(Records from a dataset)

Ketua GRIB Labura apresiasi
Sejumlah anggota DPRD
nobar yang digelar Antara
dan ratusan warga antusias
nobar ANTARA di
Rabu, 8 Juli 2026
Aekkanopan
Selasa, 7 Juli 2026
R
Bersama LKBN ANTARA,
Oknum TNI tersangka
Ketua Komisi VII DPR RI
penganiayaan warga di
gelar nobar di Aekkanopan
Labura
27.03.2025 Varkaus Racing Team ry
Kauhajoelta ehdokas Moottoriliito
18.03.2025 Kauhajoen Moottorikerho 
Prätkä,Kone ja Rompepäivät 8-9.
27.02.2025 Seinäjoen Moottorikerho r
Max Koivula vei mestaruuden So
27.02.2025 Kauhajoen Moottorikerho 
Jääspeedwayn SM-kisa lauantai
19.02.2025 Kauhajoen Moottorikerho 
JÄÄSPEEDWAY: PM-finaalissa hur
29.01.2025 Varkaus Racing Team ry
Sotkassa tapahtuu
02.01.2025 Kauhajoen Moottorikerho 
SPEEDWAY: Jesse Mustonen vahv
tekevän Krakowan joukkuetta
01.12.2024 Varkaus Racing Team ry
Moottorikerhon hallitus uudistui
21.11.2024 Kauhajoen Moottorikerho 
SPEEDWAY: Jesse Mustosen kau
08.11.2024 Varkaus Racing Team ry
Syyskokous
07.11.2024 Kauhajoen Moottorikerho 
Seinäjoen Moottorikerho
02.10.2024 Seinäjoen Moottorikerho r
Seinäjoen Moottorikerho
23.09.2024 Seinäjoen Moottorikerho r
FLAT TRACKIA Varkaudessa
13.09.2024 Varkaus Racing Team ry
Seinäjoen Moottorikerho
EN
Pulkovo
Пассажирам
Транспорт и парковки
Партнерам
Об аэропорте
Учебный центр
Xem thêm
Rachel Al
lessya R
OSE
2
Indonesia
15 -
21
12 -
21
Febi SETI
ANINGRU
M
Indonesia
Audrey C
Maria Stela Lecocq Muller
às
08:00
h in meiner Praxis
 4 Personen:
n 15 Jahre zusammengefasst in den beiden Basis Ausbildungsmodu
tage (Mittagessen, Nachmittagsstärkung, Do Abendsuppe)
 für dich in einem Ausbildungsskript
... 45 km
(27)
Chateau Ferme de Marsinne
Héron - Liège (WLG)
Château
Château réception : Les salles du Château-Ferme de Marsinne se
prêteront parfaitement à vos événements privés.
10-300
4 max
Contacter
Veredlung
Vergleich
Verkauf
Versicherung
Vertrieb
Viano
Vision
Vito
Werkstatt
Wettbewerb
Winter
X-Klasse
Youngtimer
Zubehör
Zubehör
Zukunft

▸ What to work on:
Copy the lines of the material from the beginning through the line containing "Kauhajoelta ehdokas Moottoriliito", including that line.

▸ Written answer:
Ketua GRIB Labura apresiasi
Sejumlah anggota DPRD
nobar yang digelar Antara
dan ratusan warga antusias
nobar ANTARA di
Rabu, 8 Juli 2026
Aekkanopan
Selasa, 7 Juli 2026
R
Bersama LKBN ANTARA,
Oknum TNI tersangka
Ketua Komisi VII DPR RI
penganiayaan warga di
gelar nobar di Aekkanopan
Labura
27.03.2025 Varkaus Racing Team ry
Kauhajoelta ehdokas Moottoriliito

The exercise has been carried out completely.